Thorell v. ADAP, Inc.

58 Mass. App. Ct. 334 | Mass. App. Ct. | 2003

Cohen, J.

In this negligence action, the plaintiff seeks to recover for injuries sustained when he slipped and fell while making a commercial delivery to the defendant, ADAP, Inc. (ADAP). The site of the fall was a loading dock area on property owned by defendant S.B. Realty Limited Partnership (S.B. Realty) and leased to ADAP. The plaintiff contends that he *335slipped on hydraulic fluid leaking from a trash compactor that was leased by ADAP from defendant Frade’s Disposal, Inc. (Frade’s), a commercial refuse company that retained responsibility for periodically emptying, servicing and maintaining the compactor and associated equipment.

A judge of the Superior Court granted summary judgment to all three defendants on the ground that there was no proof from which it reasonably could be inferred that the plaintiff was injured by a dangerous or unsafe condition that was, or should have been, known to the defendants. We agree with the motion judge that the plaintiff’s evidence was insufficient to establish the liability of S.B. Realty and Frade’s. However, because the plaintiff produced evidence, possibly admissible against ADAP as a vicarious admission on the issue of liability, the summary judgment for ADAP must be reversed and the case remanded for further proceedings.

※ ※ ※

DIRECTIVE 1: In the records, reproduce the stretch from the line containing "List objects with" through the line containing "road: (274, 35)", and increase every coordinate in the answers by 34.
The court opinion above and the records below have nothing to do with each other.

GIVEN ENTRIES:
※ ※ ※

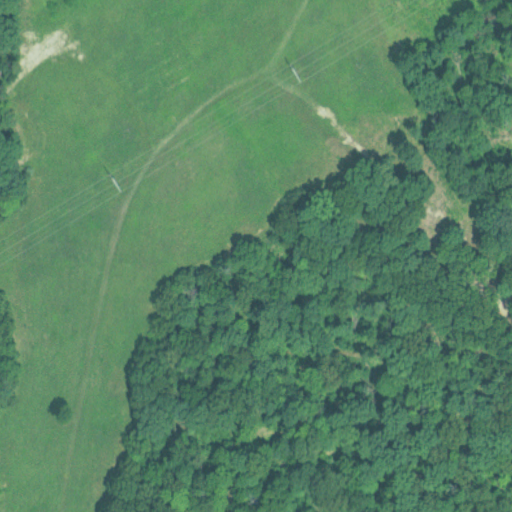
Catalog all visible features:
power tower: (295, 70)
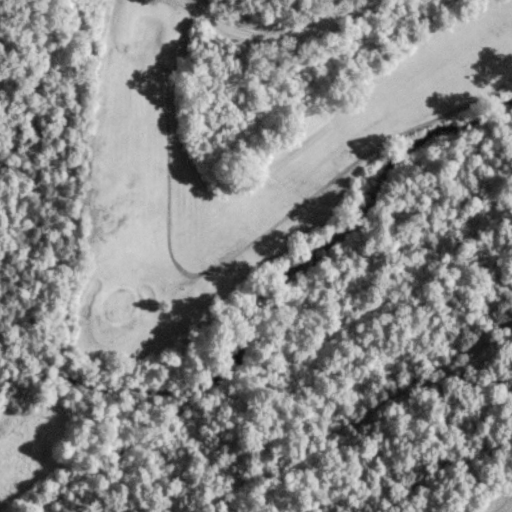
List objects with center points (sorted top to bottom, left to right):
road: (274, 35)
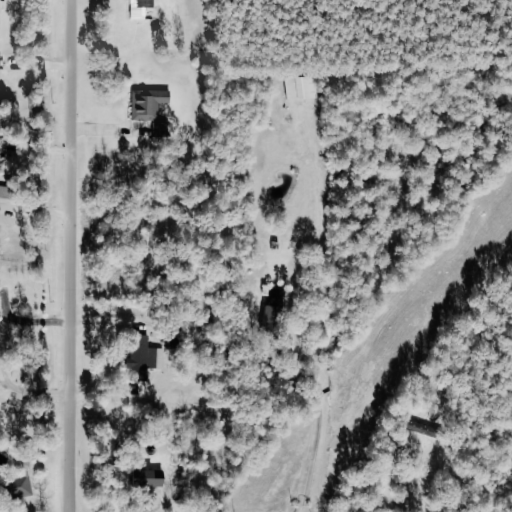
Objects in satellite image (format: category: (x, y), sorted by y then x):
building: (2, 19)
building: (2, 75)
building: (152, 104)
building: (2, 150)
building: (9, 192)
road: (73, 256)
building: (0, 302)
building: (278, 318)
road: (325, 321)
building: (148, 356)
building: (417, 427)
building: (156, 479)
building: (24, 487)
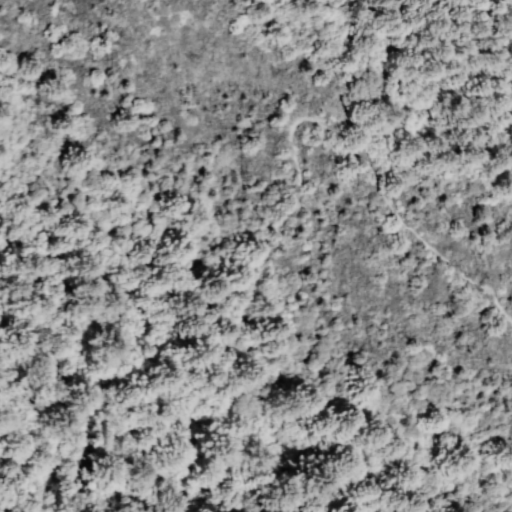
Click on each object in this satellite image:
road: (347, 152)
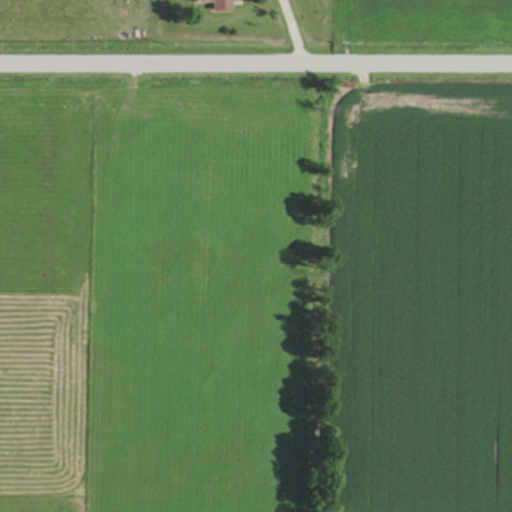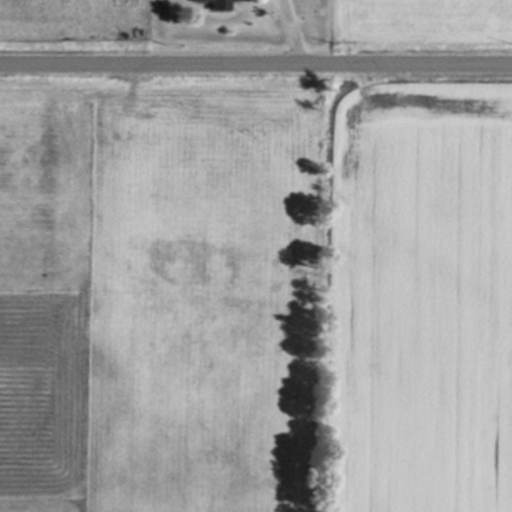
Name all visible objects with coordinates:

※ ※ ※

DIRECTIVE 2: In the court opinion, which company leased the trash compactor to ADAP?

CORRECT RESPONSE 1:
List objects with center points (sorted top to bottom, left to right):
road: (308, 69)

CORRECT RESPONSE 2: Frade's Disposal, Inc.